Working with an international team of researchers, HonorHealth Research Institute and the Translational Genomics Research Institute (TGen), an affiliate of City of Hope, were instrumental in one of the first clinical trials showing how pancreatic cancer patients can benefit from immunotherapy, according to a four-year study published in the journal Nature Medicine.
The "COMBAT trial" (NCT02826486) is a prospective, open label, phase IIa clinical trial for patients with metastatic pancreatic cancer, meaning their cancer had spread to other parts of the body.
Patients were given pembrolizumab, an immune therapy drug, in combination with BL-8040, an agent that makes the tumour microenvironment more receptive to immune therapy.
The study was conducted in Arizona at the HonorHealth Research Institute and at 30 other locations in the U.S. and across the globe, including Spain, Israel and South Korea.
The two-part clinical trial began in September 2016:
Cohort 1, a group of 37 patients whose cancer had already progressed on other therapies, were treated with pembrolizumab and BL-8040.
Importantly, it appeared this combination therapy made pancreatic cancer more "hot," meaning it could work in tandem with the body's own immune system.
Previous studies have shown pancreatic tumours to be "cold," meaning immune therapies like pembrolizumab were not able to act on the cancer.
Preliminary results of Cohort 2 were reported in the manuscript on a group of 22 patients (out of approximately 40 patients in total expected in the cohort), who had previously received one line of chemotherapy.
These patients received pembrolizumab and BL-8040, as well as chemotherapy drugs 5-fluorouracil and nano-liposomal irinotecan.
"The percentage of meaningful tumour shrinkage was 32% in Cohort 2, which is double what is available for individuals with pancreatic cancer with traditional chemotherapy. While the study is small, these preliminary results are encouraging and there is hope that we will be able to do larger trials to see if the response to therapy is high and if it is better in comparison to traditional treatment," said Erkut Borazanci, M.D., M.S., a medical oncologist and physician-investigator at HonorHealth Research Institute, a clinical associate professor at TGen, and one of the paper's authors.
This clinical trial is currently in a follow-up phase of the study.
Pancreatic cancer is an aggressive disease that carries a high mortality rate.

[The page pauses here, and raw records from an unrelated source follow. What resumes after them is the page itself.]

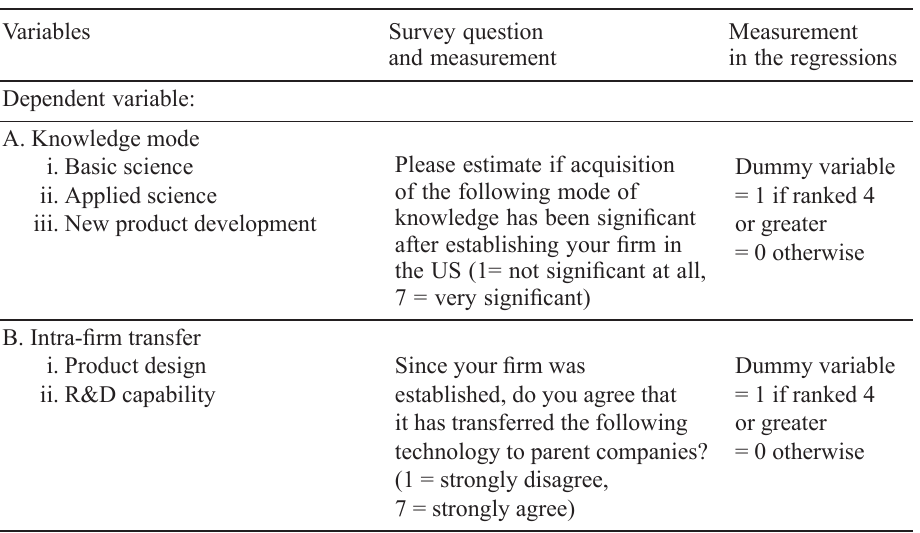
Table 1. Variables and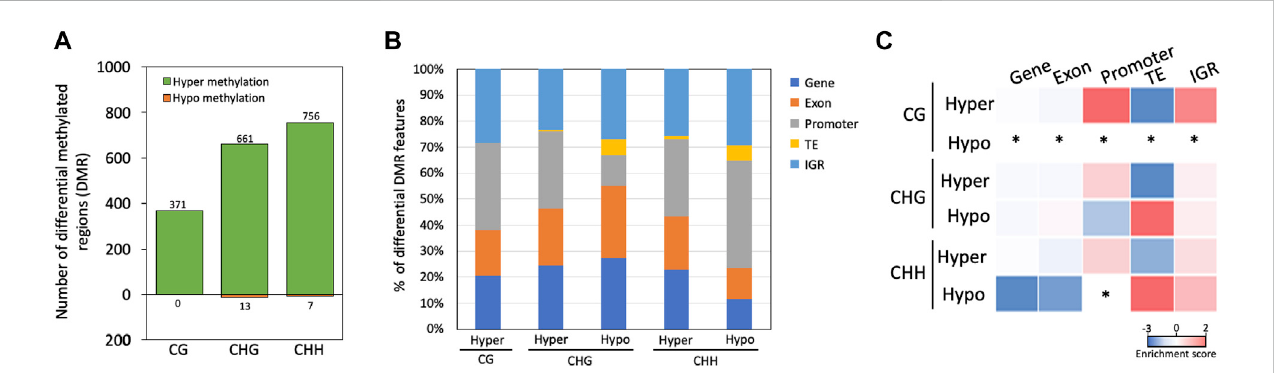
FIGURE 5 Identi fi cation and characterization of differentially methylated regions between conidia and mycelium in Bb-NCHU-157. (A) Hypermethylated and hypomethylated regions based on a comparison of the mycelium and conidial stages; (B) proportions of different methylated contexts that are hypermethylated and hypomethylated in different regions; and (C) enrichment analysis of DMRs. * = nd.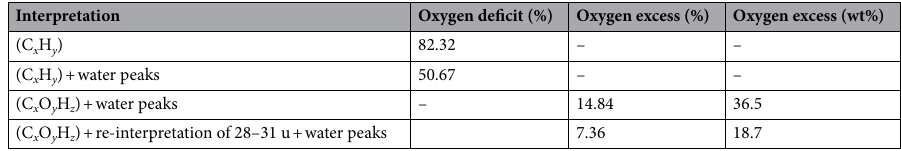
Table 1. Calculated oxygen deficit and excess by different peak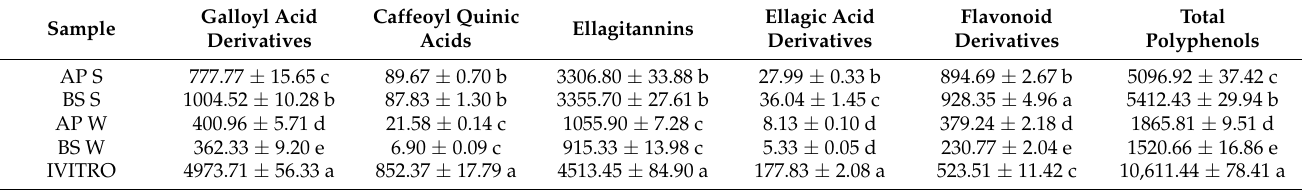
Median ± E.E. (one-way ANOVA, Tukey, p ≤ 0.05, n = 3). Different letters in the same row indicate significant differences according to Tukey’s test. BS W: Basal winter leaves, AP W: apical winter leaves, BS S: basal spring leaves, AP S: apical spring leaves, and IVITRO: in vitro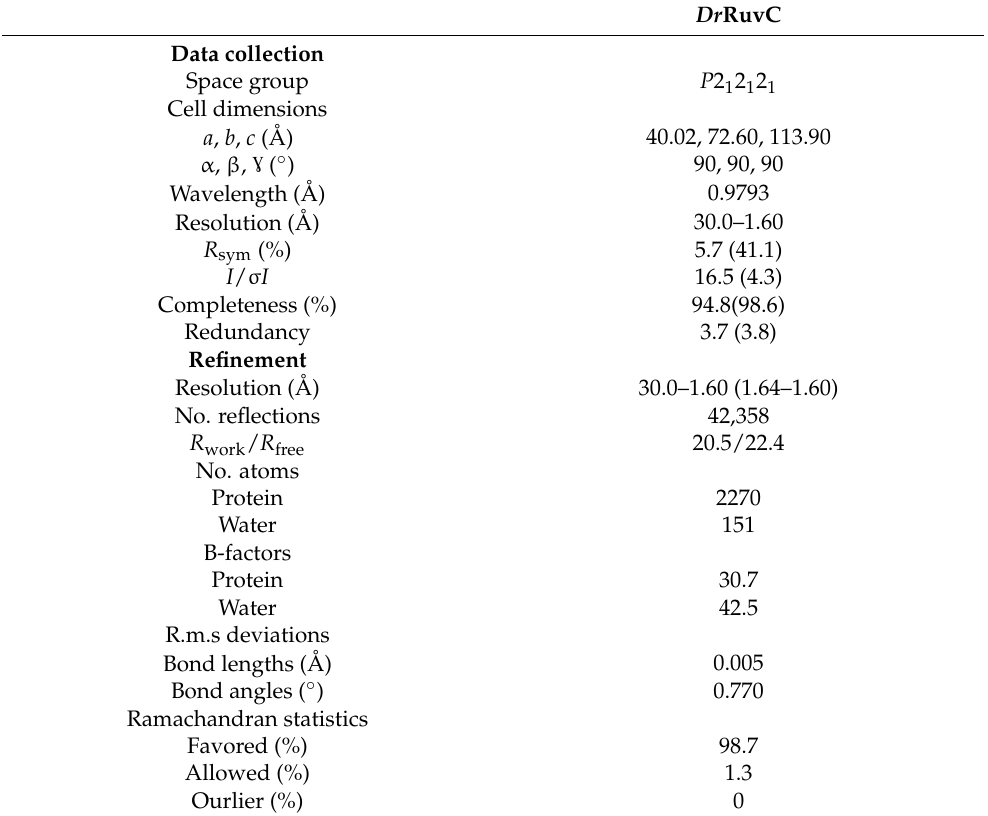
Table 1. Data collection, phasing and refinement statistics.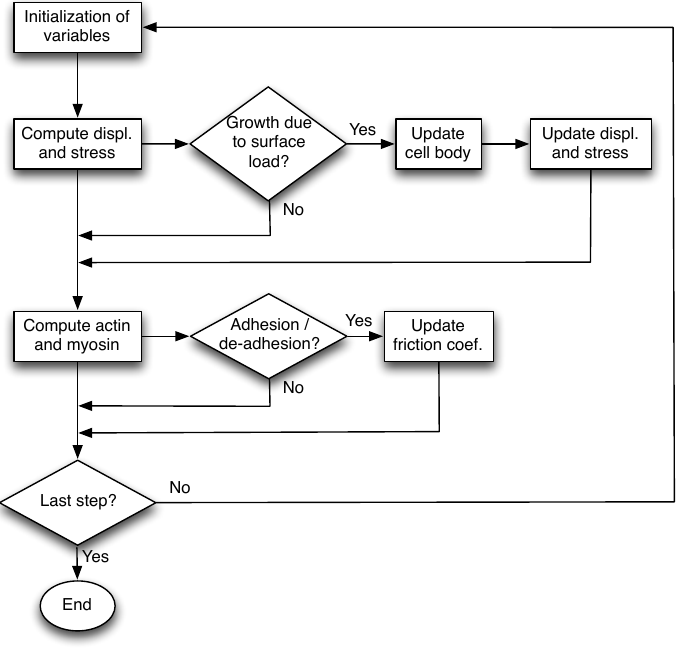
Figure 4. Flowchart of the numerical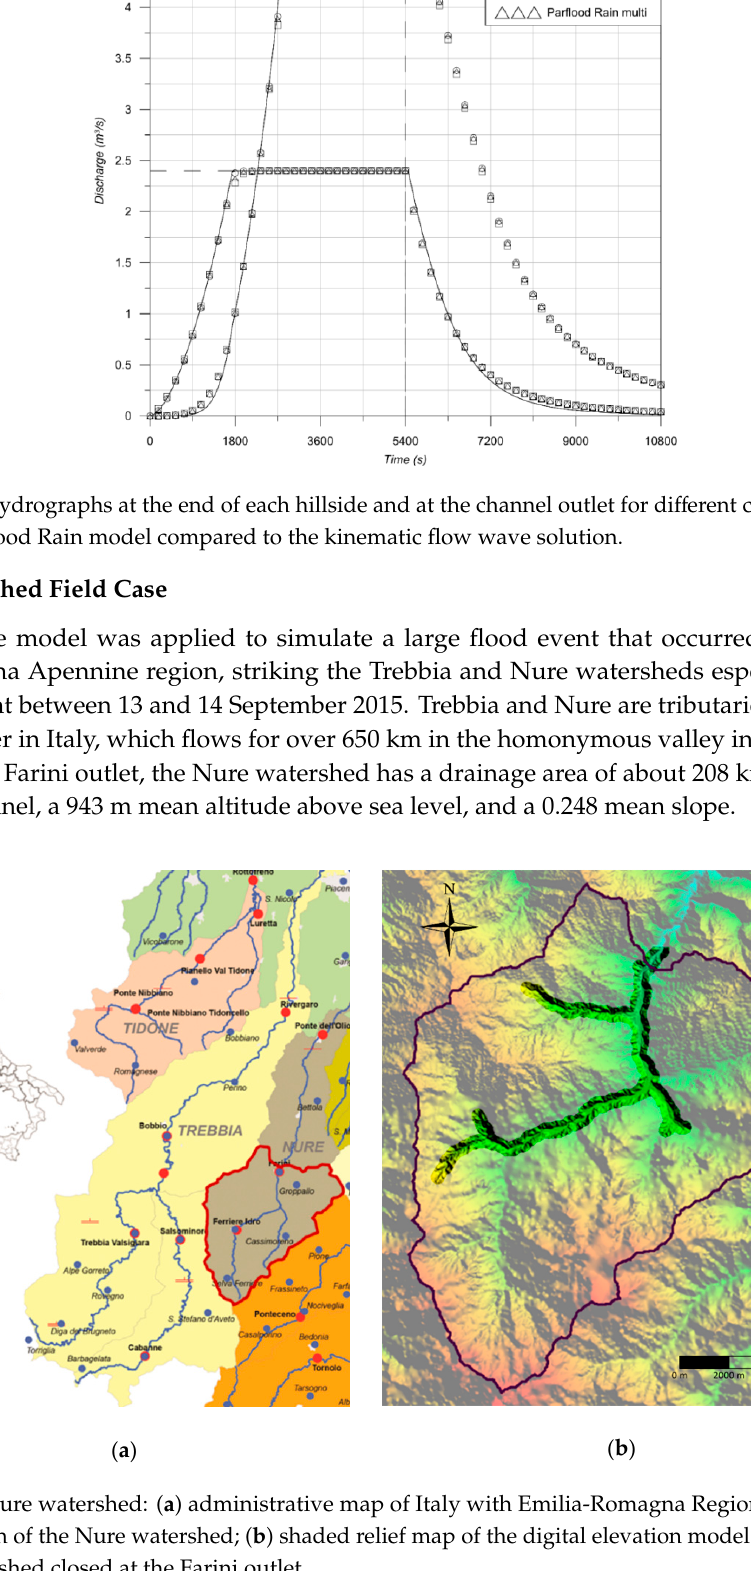
the Nure watershed closed at the Farini outlet. Nure watershed closed at the Farini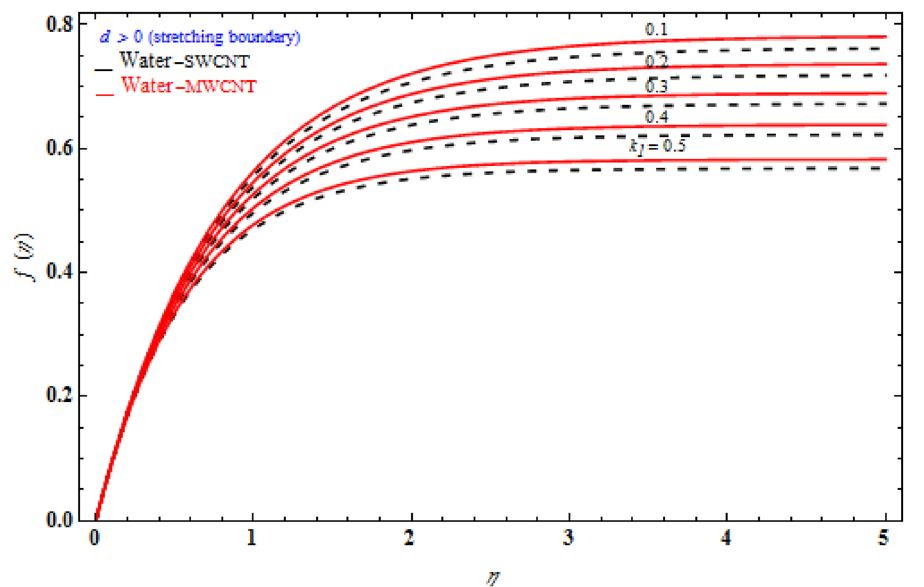
Figure 5. Impact of k 1 on transverse velocity with M = 1, Da -1 = 1, τ = 90° for stretching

It is the third-leading cause of cancer death in the U.S., following lung and colorectal cancers.
In 2020, the five-year survival rate for pancreatic cancer is 10%, which has increased from 6% in 2014.
Next steps for this research would be to compare this COMBAT combination therapy in future studies to other treatment options, such 5-fluorouracil, leucovorin and nano-liposomal irinotecan.